Ich nickte und überlegte, ob ich etwas tun könnte. Es hatte aufgehört zu Regnen. Da hatte ich einen Einfall: „Möchten Sie mit mir am See entlangspazieren? Ein letztes Mal, bevor Sie die Suche aufgeben?"

Der Mann zögerte kurz, dann nickte er. So machten wir uns auf den Weg zum Tor. Nach einem kurzen Zwischenstopp bei meinem Auto, um mir bequemere Schuhe anzuziehen, liefen wir los.

Der See war ruhig und glänzte im Licht der Sterne. Der Boden war feucht, und farbige Blätter begleiteten uns auf dem Weg. Wenig später kamen wir am Seehaus an... und davor Stand ein Mann. Er hatte ebenfalls einen Zettel in der Hand.

Wir sprachen ihn an und es stellte sich heraus, dass es sich um den Finder des anderen Zettels aus dem Teeladen handelte. Sein Teegedicht hatte ihn zum Seehaus geführt und dort lud uns unser Gastgeber zum Tee ein, wie er es damals mit seiner Liebsten getan hatte.

Die Zeit verflog und ich lernte, dass Jasper der Name des zweiten Finders war und dieser ebenfalls leidenschaftlicher Teetrinker war. Unser Gastgeber sprach über seine Familiengeschichte, die Entstehung des Anwesens am See, und der Tradition des Veranstaltens eines Maskenballs an Halloween.

Als der Tee ausgetrunken war machten wir uns geh-bereit. Wir standen wieder am See vor dem Seehaus als plötzlich aus dem See ein Licht hervorging... und eine junge Dame aus dem Wasser emporkam.
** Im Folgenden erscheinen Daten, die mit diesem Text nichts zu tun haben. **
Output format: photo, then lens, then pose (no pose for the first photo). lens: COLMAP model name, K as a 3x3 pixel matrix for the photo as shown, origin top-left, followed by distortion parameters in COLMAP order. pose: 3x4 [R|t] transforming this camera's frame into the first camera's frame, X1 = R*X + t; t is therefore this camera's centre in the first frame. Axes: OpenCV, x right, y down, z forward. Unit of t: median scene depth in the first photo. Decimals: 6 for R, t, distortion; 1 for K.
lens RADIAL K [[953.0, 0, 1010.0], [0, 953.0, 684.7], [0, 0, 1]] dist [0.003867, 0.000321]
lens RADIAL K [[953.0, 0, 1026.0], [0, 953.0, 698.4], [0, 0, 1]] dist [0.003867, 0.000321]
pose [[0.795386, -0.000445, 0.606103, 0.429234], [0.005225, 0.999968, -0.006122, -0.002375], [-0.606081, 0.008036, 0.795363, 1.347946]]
Sie trug ein dunkelblaues Abendkleid, funkelnd wie der Sternenhimmel und ihre goldenen Haare waren kunstvoll geflochten. Sie trug eine goldene Maske mit Seemotiven. Ich blinzelte wiederholt, weil ich meinen Augen nicht trauen konnte.

Dem entzückten Jauchzen unseres Gastgebers entnahm ich, dass es sich hierbei um die gesuchte Herzensdame handelte. Sie schwebte uns entgegen, bis sie Boden unter den Füßen hatte, dann fielen sich die beiden in die Arme ...
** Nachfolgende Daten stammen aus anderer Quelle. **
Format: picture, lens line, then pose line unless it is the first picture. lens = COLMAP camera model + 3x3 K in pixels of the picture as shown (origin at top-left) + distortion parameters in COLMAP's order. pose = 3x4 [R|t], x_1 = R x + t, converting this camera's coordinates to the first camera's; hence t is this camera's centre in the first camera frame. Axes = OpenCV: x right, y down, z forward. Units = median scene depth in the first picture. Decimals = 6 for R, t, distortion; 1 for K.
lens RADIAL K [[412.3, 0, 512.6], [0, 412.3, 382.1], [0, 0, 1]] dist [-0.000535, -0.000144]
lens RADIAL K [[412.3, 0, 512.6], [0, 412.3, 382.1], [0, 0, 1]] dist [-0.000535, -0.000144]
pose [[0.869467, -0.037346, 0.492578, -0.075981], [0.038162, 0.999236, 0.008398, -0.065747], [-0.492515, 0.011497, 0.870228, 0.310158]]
... und beide lösten sich prompt in Luft auf.

Ich erschrak und schrie überrascht auf. Auch Jasper war wie eingefroren, Augen geweitet. Wir mussten uns beide erstmal hinsetzen.
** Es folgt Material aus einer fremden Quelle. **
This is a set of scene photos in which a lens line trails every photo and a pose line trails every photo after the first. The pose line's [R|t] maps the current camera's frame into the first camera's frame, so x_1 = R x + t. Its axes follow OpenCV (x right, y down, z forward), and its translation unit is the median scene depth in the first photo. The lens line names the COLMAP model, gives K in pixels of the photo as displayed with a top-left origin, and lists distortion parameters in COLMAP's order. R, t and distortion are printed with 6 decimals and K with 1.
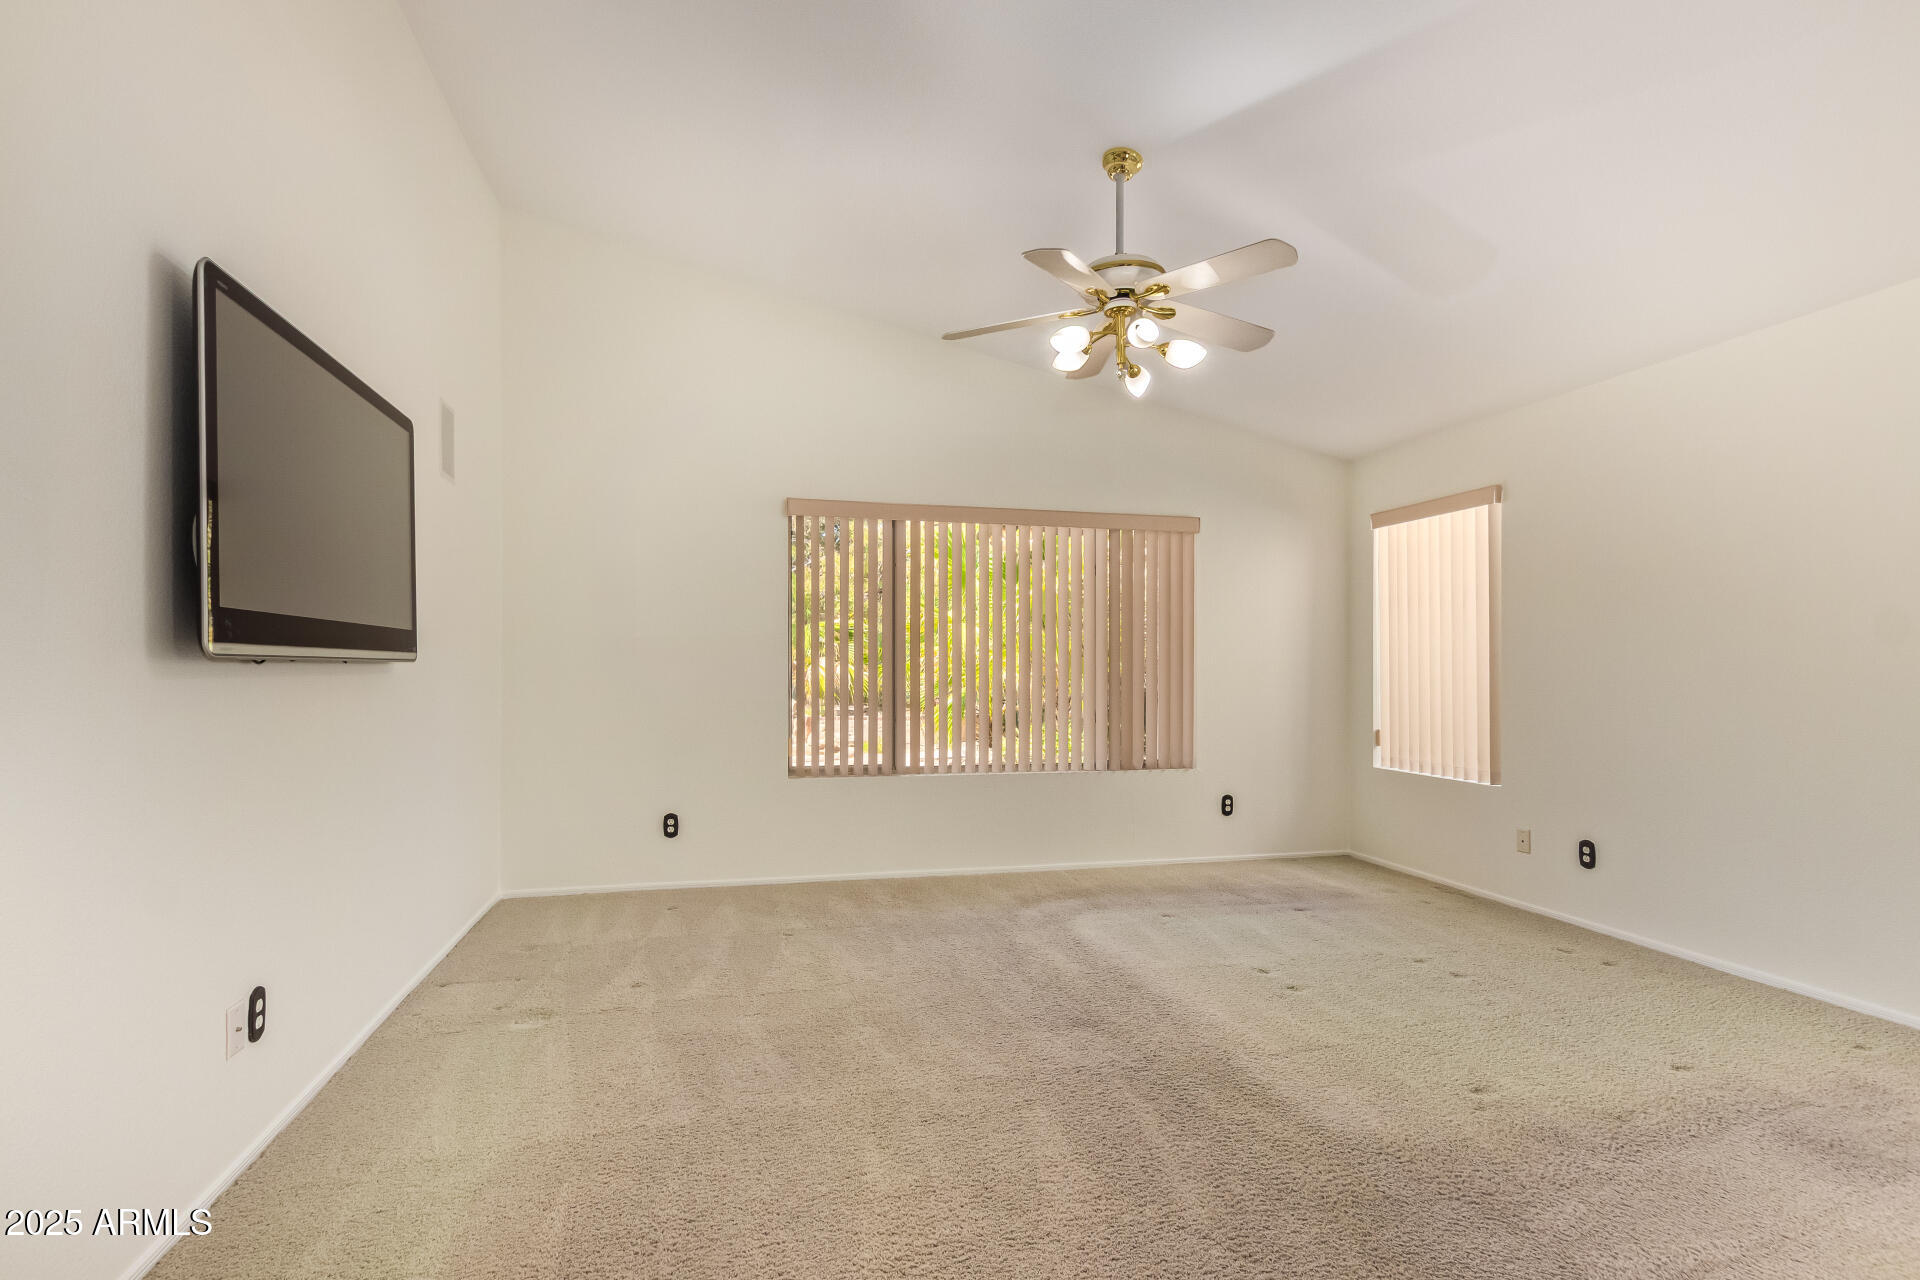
lens RADIAL K [[897.7, 0, 939.1], [0, 897.7, 656.7], [0, 0, 1]] dist [0.000968, -0.000701]
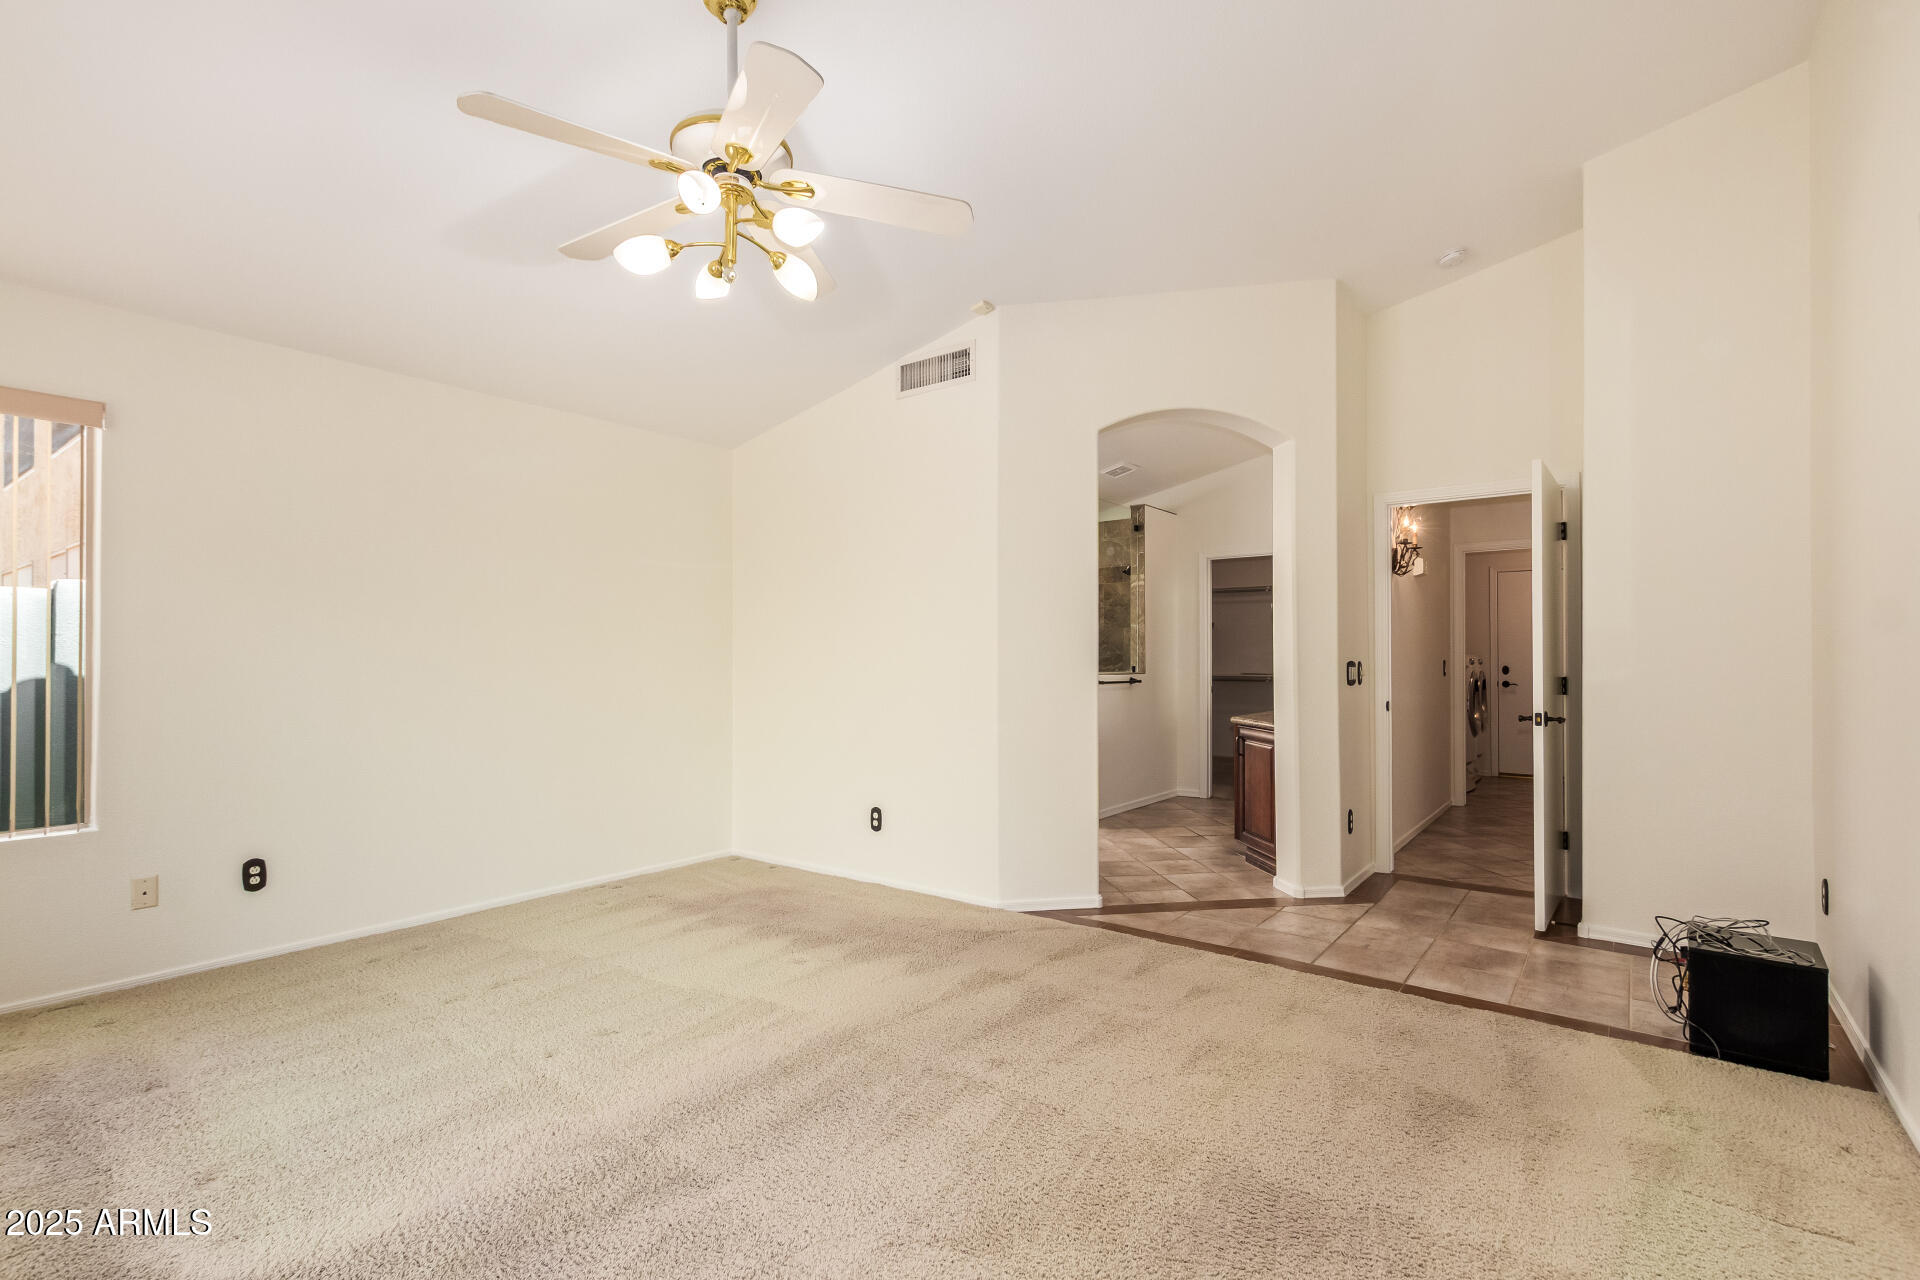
lens RADIAL K [[897.7, 0, 939.1], [0, 897.7, 656.7], [0, 0, 1]] dist [0.000968, -0.000701]
pose [[-0.617822, -0.008693, 0.786270, -0.357256], [-0.011095, 0.999936, 0.002338, 0.005596], [-0.786240, -0.007279, -0.617879, 1.048517]]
„Hast Du das auch gesehen? Sie haben sich einfach aufgelöst", meinte ich mit zittriger Stimme.

„Ja Du träumst nicht. Das habe ich auch gesehen. Ob es sich hierbei um die Toten aus dem Totenreich handelt, die an Halloween zum Vorschein kommen?", dachte dieser laut.

Für mich klang das wie eine plausible Erklärung für das übernatürliche, was wir gerade gesehen hatten. Oder, dass uns unser Gastgeber unter Drogen gesetzt hatte...

Ich fing an fast hysterisch zu lachen und konnte kaum noch stoppen. Das würde mir alles niemand glauben. Auch Jasper fiel in mein ungläubiges Gelächter ein.

Wir entschieden, zurückzulaufen und das Geschehene dabei wie ein Geheimnis am See zurückzulassen.

Am Anwesen angekommen gab es eine zweite Überraschung: alle Lichter waren aus, keine Gäste weit und breit. Als wäre mit unserem Gastgeber auch der letzte Hauch Leben dem Haus entwichen.

Da standen wir nun beide, Jasper und ich, in Abendgarderobe vor einem verlassenen Anwesen und hatten beide nicht getanzt. So lud ich ihn spontan zur Gala meiner Freundin ein.

Ich hatte zwei ihrer Anrufe verpasst und sah sieben verpasste Nachrichten. Sie machte sich Sorgen. Ich rief sie zurück und kündigte eine Begleitung an.

Die sorgenvolle Belehrung schlug damit schnell in neugierige Begeisterung um, sodass ich meine Freundin unterbrach, um es noch an diesem Abend zur Gala zu schaffen.

Ich sendete Jasper die Adresse, sodass er mit seinem Wagen dorthin fahren konnte. Als ich mich in meinen Wagen setzte und anschnallte, warf ich einen letzten Blick auf das Anwesen.

Ich meinte, auf dem Balkon das glückliche Paar im Mondschein tanzen zu sehen, zu der Melodie des Windes, dem Herbstgeflüster.

Wer hätte gedacht, dass mich ein mysteriöses Teegedicht zu einem verwunschenen Maskenball führt?

Dieser Herbst, er war wirklich eine durch und durch magische Jahreszeit.